Investigating lysozyme amyloid fibrillization by electrochemical impedance spectroscopy for application in lysozyme sensor

Abstract

• GO/SPE was used for investigation of lysozyme fibrillization. • Fibril and amorphous structures of lysozyme were investigated by the non-Faradaic EIS. • Lysozyme protofibril-modified GO/SPE could detect lysozyme in phosphate buffered saline and in wine. • The binding specificity of lysozyme onto its protofibril structure was advantaged for lysozyme biosensor. Amyloid fibrils have garnered increasing attention as viable building blocks for designing and synthesizing of biomedical material.
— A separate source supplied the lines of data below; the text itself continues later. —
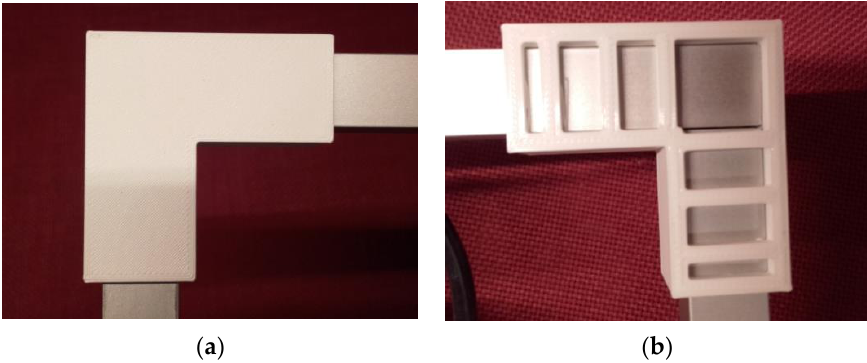
Figure 12. Printed square elbow for the camera holder tubes: ( a ) Front view; ( b ) Rear view.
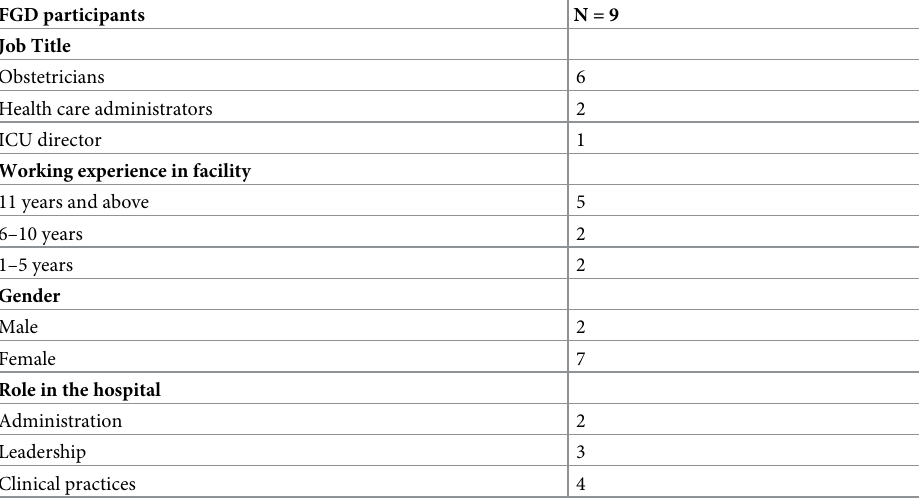
Table 4. FGD with faculties and administrators.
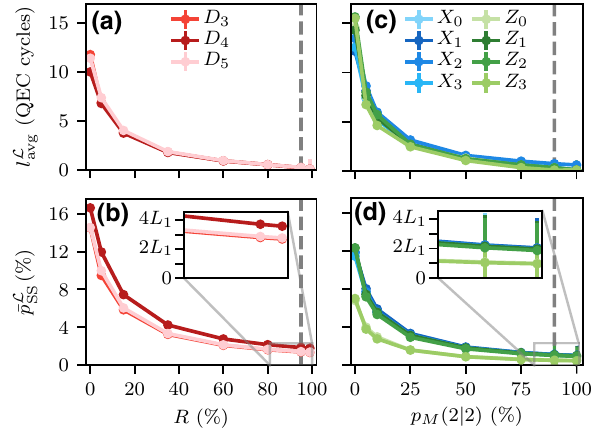
FIG. 4. Average leakage lifetime l L [(a),(c)] and leakage avg steady state ¯ p L [(b),(d)] as a function of the leakage-reduction SS rate R for data qubits [(a),(b)] and as a function of the readout probability p M ( 2 | 2 ) for ancilla qubits [(c),(d)]. Here we fix the CZ leakage rate to L 1 = 0.5%. The insets in (b) and (d) show tends to approximately N flux L 1 ( N flux = 4 for D 4 , 3 for that ¯ p L SS D 3 , D 5 , 1 for Z 0 , Z 3 , and 2 for the remaining ancilla qubits). The vertical dashed lines correspond to the values used in Sec. II D. These results are extracted from 2 × 10 4 runs of 20 QEC cycles each per choice of parameters. Error bars are estimated using bootstrapping and are mostly smaller than the symbol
The structure of amyloid fibril of most of the proteins are well known, but the electrical property of their conformational changes during synthesis is not fully understood. Herein, we investigated this relationship by using non-Faradaic electrochemical impedance spectroscopy (EIS). Lysozyme (Lyz) from hen egg white was used as a model protein and incubated under heat (60 °C) at pH 2 which led to the amyloid fibrillization. Morphological changes during fibrillization were confirmed by AFM. Raman spectroscopy was used to distinguish amyloid fibrils from their native and amorphous structures. For EIS measurement, graphene oxide coated screen-printed electrode (GO/SPE) was immobilized with Lyz aggregates obtained from different incubation times. The charge transfer resistance (R ct ) of incubated Lyz was measured to determine the fibrillization pathway of amyloid fibril i.e., unfolding and nucleation, protofibril (PF, a short fibril) and mature fibril. Next, PF-modified GO/SPE (PF/GO/SPE) was demonstrated to determine Lyz molecules dissolved in PBS and in wine using EIS. The dependence of R ct of PF/GO/SPE on Lyz concentration was reported. Linear range and limit of detection (LOD) of detecting Lyz molecules in PBS and in wine were the same. The linear range and LOD were 0.005–0.08 μM and 0.001 μM, respectively. PF/GO/SPE sensor was found to have good selectivity to recognize Lyz. These findings show that PF/GO/SPE sensor provides an attractive component for future electrochemical sensing devices.